Look at them.
Sweet, feisty Barbara. Levon, with the heart of a five-star general. Both of them, salt of the fucking earth.
They were grief-wracked and terrified, but still comporting themselves with dignity, answering insensitive questions, even the de rigueur “What would you say to Kim if she's listening to you now?”
“I'd say, 'We love you, darling. Please be strong,' ” Barbara said with a quavering voice. “And to everyone hearing us, please, we're offering twenty-five thousand dollars for information leading to the return of our daughter. If we had a million, we'd offer that?”

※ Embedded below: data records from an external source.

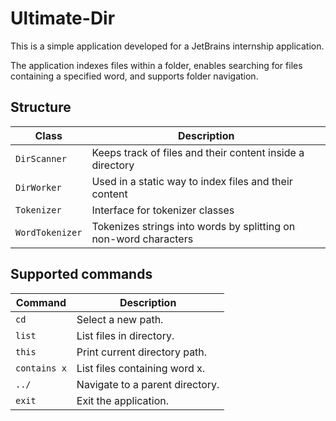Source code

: # Ultimate-Dir

This is a simple application developed for a JetBrains internship application.

The application indexes files within a folder, enables searching for files containing a specified word, and supports folder navigation.

## Structure

| Class         | Description                                                  |
|---------------|--------------------------------------------------------------|
| `DirScanner`  | Keeps track of files and their content inside a directory    |
| `DirWorker`   | Used in a static way to index files and their content        |
| `Tokenizer`   | Interface for tokenizer classes                              |
| `WordTokenizer` | Tokenizes strings into words by splitting on non-word characters |

## Supported commands

| Command      | Description                     |
|--------------|---------------------------------|
| `cd`         | Select a new path.              |
| `list`       | List files in directory.        |
| `this`       | Print current directory path.   |
| `contains x` | List files containing word x.   |
| `../`        | Navigate to a parent directory. |
| `exit`       | Exit the application.           |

And then Barbara's air seemed to run out. She turned, and Rollins saw her take a hit off an inhaler. And still, questions were fired at the supermodel's parents: Levon, Levon! Have you gotten a ransom demand? What was the last thing Kim said to you?
Levon leaned toward the microphones, answered the questions very patiently, finally saying, “The hotel management has set up a hotline number,” and he read it to the crowd.

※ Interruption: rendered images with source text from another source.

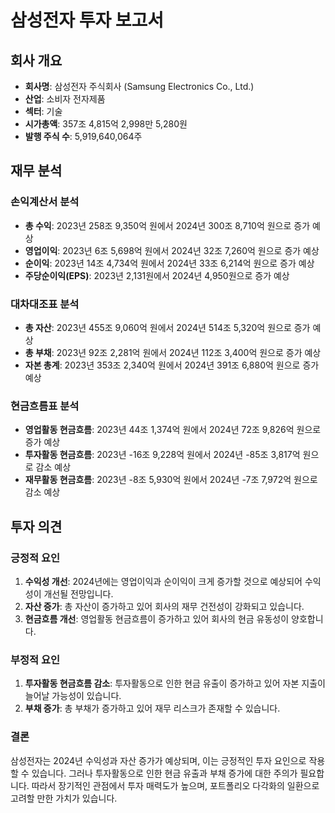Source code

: # 삼성전자 투자 보고서

## 회사 개요
- **회사명**: 삼성전자 주식회사 (Samsung Electronics Co., Ltd.)
- **산업**: 소비자 전자제품
- **섹터**: 기술
- **시가총액**: 357조 4,815억 2,998만 5,280원
- **발행 주식 수**: 5,919,640,064주

## 재무 분석

### 손익계산서 분석
- **총 수익**: 2023년 258조 9,350억 원에서 2024년 300조 8,710억 원으로 증가 예상
- **영업이익**: 2023년 6조 5,698억 원에서 2024년 32조 7,260억 원으로 증가 예상
- **순이익**: 2023년 14조 4,734억 원에서 2024년 33조 6,214억 원으로 증가 예상
- **주당순이익(EPS)**: 2023년 2,131원에서 2024년 4,950원으로 증가 예상

### 대차대조표 분석
- **총 자산**: 2023년 455조 9,060억 원에서 2024년 514조 5,320억 원으로 증가 예상
- **총 부채**: 2023년 92조 2,281억 원에서 2024년 112조 3,400억 원으로 증가 예상
- **자본 총계**: 2023년 353조 2,340억 원에서 2024년 391조 6,880억 원으로 증가 예상

### 현금흐름표 분석
- **영업활동 현금흐름**: 2023년 44조 1,374억 원에서 2024년 72조 9,826억 원으로 증가 예상
- **투자활동 현금흐름**: 2023년 -16조 9,228억 원에서 2024년 -85조 3,817억 원으로 감소 예상
- **재무활동 현금흐름**: 2023년 -8조 5,930억 원에서 2024년 -7조 7,972억 원으로 감소 예상

## 투자 의견

### 긍정적 요인
1. **수익성 개선**: 2024년에는 영업이익과 순이익이 크게 증가할 것으로 예상되어 수익성이 개선될 전망입니다.
2. **자산 증가**: 총 자산이 증가하고 있어 회사의 재무 건전성이 강화되고 있습니다.
3. **현금흐름 개선**: 영업활동 현금흐름이 증가하고 있어 회사의 현금 유동성이 양호합니다.

### 부정적 요인
1. **투자활동 현금흐름 감소**: 투자활동으로 인한 현금 유출이 증가하고 있어 자본 지출이 늘어날 가능성이 있습니다.
2. **부채 증가**: 총 부채가 증가하고 있어 재무 리스크가 존재할 수 있습니다.

### 결론
삼성전자는 2024년 수익성과 자산 증가가 예상되며, 이는 긍정적인 투자 요인으로 작용할 수 있습니다. 그러나 투자활동으로 인한 현금 유출과 부채 증가에 대한 주의가 필요합니다. 따라서 장기적인 관점에서 투자 매력도가 높으며, 포트폴리오 다각화의 일환으로 고려할 만한 가치가 있습니다.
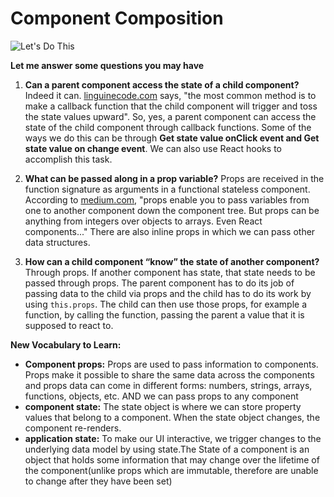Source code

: # Component Composition

![Let's Do This](https://media.giphy.com/media/zaezT79s3Ng7C/giphy.gif)

**Let me answer some questions you may have**

1. **Can a parent component access the state of a child component?**
Indeed it can. [linguinecode.com](https://linguinecode.com/post/get-child-component-state-from-parent-component) says, "the most common method is to make a callback function that the child component will trigger and toss the state values upward". So, yes, a parent component can access the state of the child component through callback functions. Some of the ways we do this can be through **Get state value onClick event and Get state value on change event**. We can also use React hooks to accomplish this task. 

2. **What can be passed along in a prop variable?**
Props are received in the function signature as arguments in a functional stateless component. According to [medium.com](https://medium.com/@cristi.nord/props-and-how-to-pass-props-to-components-in-react-part-1-b4c257381654#:~:text=The%20term%20%E2%80%9Crender%20prop%E2%80%9D%20refers,implementing%20its%20own%20render%20logic.), "props enable you to pass variables from one to another component down the component tree. But props can be anything from integers over objects to arrays. Even React components..." There are also inline props in which we can pass other data structures.

1. **How can a child component “know” the state of another component?**
Through props. If another component has state, that state needs to be passed through props. The parent component has to do its job of passing data to the child via props and the child has to do its work by using `this.props`. The child can then use those props, for example a function, by calling the function, passing the parent a value that it is supposed to react to.



**New Vocabulary to Learn:**

- **Component props:** Props are used to pass information to components. Props make it possible to share the same data across the components and props data can come in different forms: numbers, strings, arrays, functions, objects, etc. AND we can pass props to any component
- **component state:** The state object is where we can store property values that belong to a component. When the state object changes, the component re-renders.
- **application state:** To make our UI interactive, we trigger changes to the underlying data model by using state.The State of a component is an object that holds some information that may change over the lifetime of the component(unlike props which are immutable, therefore are unable to change after they have been set)
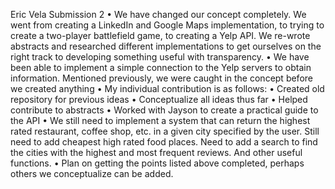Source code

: Eric Vela
Submission 2
•	We have changed our concept completely. We went from creating a LinkedIn and Google Maps implementation, to trying to create a two-player battlefield game, to creating a Yelp API. We re-wrote abstracts and researched different implementations to get ourselves on the right track to developing something useful with transparency.
•	We have been able to implement a simple connection to the Yelp servers to obtain information. Mentioned previously, we were caught in the concept before we created anything
•	My individual contribution is as follows:
•	  Created old repository for previous ideas
•	  Conceptualize all ideas thus far
•	  Helped contribute to abstracts
•	  Worked with Jayson to create a practical guide to the API
•	We still need to implement a system that can return the highest rated restaurant, coffee shop, etc. in a given city specified by the user. Still need to add cheapest high rated food places. Need to add a search to find the cities with the highest and most frequent reviews. And other useful functions.
•	Plan on getting the points listed above completed, perhaps others we conceptualize can be added.

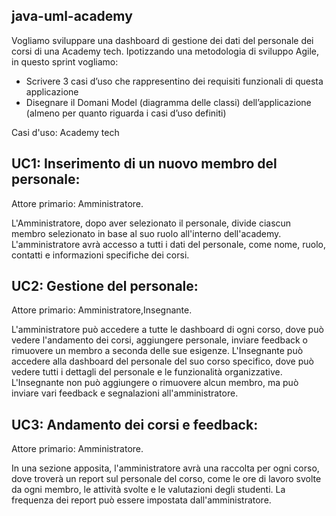 ## java-uml-academy
Vogliamo sviluppare una dashboard di gestione dei dati del personale dei corsi di una Academy tech.
Ipotizzando una metodologia di sviluppo Agile, in questo sprint vogliamo:
- Scrivere 3 casi d’uso che rappresentino dei requisiti funzionali di questa applicazione
- Disegnare il Domani Model (diagramma delle classi) dell’applicazione (almeno per quanto riguarda i casi d’uso definiti)

Casi d'uso:
Academy tech 

## UC1: Inserimento di un nuovo membro del personale:   
Attore primario: Amministratore.

L'Amministratore, dopo aver selezionato il personale, divide ciascun membro selezionato in base al suo ruolo all'interno dell'academy. L'amministratore avrà accesso a tutti i dati del personale, come nome, ruolo, contatti e informazioni specifiche dei corsi.

## UC2: Gestione del personale:    
Attore primario: Amministratore,Insegnante.

L'amministratore può accedere a tutte le dashboard di ogni corso, dove può vedere l'andamento dei corsi, aggiungere personale, inviare feedback o rimuovere un membro a seconda delle sue esigenze. L'Insegnante può accedere alla dashboard del personale del suo corso specifico, dove può vedere tutti i dettagli del personale e le funzionalità organizzative. L'Insegnante non può aggiungere o rimuovere alcun membro, ma può inviare vari feedback e segnalazioni all'amministratore.

## UC3: Andamento dei corsi e feedback:  
Attore primario: Amministratore.

In una sezione apposita, l'amministratore avrà una raccolta per ogni corso, dove troverà un report sul personale del corso, come le ore di lavoro svolte da ogni membro, le attività svolte e le valutazioni degli studenti. La frequenza dei report può essere impostata dall'amministratore.
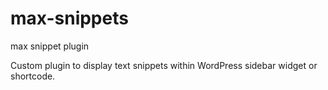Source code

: # max-snippets
max snippet plugin

Custom plugin to display text snippets within WordPress sidebar widget or shortcode.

Rollins watched the journalists jumping up like flying fish, calling out more questions even as the McDanielses were stepping down, moving toward the embrace of the hotel lobby.
Rollins looked through his lens, zoomed in on the back of the McDanielses' heads, saw someone coming through the crowd, a semicelebrity he'd seen on C-Span hawking his books.
The subject of Rollins's interest was a good-looking guy of about forty, a journalist and best-selling detective novelist, dressed in Dockers and a pink button-down shirt, sleeves rolled up. Kind of reminded him of Brian Williams reporting from Baghdad. Maybe a little more rough-and-ready.
As Rollins watched, the writer reached out and touched Barbara McDaniels's arm, and Barbara stopped to speak with him.